#### Task statement:
Work through the records below, line by line, and say how many lines include "KiCad", with nothing else.

(Text-based design files)
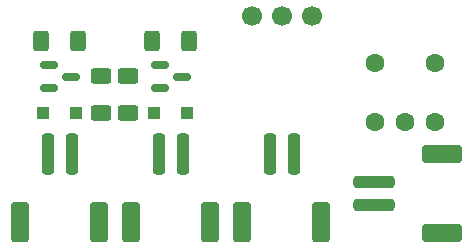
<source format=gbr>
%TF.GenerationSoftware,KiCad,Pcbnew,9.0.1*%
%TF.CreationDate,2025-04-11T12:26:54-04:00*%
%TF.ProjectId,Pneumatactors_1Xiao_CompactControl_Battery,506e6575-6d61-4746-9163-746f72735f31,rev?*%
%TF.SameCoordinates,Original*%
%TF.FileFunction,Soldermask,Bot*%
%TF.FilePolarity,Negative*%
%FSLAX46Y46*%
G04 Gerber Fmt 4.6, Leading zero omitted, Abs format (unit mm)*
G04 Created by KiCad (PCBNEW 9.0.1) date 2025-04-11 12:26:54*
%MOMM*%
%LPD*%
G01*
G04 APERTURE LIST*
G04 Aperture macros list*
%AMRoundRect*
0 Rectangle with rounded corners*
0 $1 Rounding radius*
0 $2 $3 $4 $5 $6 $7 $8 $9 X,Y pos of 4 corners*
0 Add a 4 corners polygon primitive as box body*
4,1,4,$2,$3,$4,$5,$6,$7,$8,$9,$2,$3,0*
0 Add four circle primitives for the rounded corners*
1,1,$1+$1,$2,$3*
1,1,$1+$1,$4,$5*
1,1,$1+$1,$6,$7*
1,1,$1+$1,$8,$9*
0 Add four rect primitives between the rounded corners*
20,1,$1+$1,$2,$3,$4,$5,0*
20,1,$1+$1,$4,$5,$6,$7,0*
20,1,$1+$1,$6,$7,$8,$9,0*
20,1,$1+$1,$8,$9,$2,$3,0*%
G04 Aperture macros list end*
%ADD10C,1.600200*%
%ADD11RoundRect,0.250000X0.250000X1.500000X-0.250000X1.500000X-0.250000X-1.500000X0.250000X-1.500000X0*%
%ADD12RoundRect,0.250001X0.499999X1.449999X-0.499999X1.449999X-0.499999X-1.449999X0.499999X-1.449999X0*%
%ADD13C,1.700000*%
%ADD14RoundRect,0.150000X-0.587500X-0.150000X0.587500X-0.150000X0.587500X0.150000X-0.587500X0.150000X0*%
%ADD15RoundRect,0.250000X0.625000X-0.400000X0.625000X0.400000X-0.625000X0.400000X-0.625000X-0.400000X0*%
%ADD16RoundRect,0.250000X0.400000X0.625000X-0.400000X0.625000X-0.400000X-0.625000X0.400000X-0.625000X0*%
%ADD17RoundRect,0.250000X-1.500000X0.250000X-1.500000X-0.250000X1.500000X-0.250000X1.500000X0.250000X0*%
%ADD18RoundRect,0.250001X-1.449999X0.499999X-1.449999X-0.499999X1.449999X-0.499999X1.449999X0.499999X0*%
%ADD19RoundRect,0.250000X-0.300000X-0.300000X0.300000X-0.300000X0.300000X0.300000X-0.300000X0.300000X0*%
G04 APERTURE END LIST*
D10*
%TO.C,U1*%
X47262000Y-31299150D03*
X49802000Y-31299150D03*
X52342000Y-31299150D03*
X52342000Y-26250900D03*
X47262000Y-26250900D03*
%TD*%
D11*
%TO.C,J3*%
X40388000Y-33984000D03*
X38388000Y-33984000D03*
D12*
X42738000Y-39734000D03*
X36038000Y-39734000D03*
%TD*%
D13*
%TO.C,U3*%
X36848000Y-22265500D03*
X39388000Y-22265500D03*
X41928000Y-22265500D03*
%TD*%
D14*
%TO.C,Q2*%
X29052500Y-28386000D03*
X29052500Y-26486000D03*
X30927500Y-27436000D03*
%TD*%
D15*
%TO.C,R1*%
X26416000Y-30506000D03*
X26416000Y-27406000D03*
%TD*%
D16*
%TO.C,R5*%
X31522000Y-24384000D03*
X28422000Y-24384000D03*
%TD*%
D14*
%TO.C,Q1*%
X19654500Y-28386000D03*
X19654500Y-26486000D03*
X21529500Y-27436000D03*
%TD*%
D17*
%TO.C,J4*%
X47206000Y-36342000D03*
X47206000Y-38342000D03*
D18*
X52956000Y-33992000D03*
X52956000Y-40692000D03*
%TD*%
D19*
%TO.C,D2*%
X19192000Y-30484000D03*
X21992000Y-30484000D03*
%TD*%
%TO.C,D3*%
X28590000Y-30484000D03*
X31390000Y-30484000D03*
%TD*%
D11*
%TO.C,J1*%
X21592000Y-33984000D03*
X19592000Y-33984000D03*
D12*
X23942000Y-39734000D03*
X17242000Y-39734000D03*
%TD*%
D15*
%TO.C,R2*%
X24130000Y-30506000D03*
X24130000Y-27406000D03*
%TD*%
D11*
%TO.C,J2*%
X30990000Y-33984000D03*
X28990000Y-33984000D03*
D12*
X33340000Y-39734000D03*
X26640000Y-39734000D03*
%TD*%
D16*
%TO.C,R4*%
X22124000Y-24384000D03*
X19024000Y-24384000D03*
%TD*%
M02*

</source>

#### Final answer:
2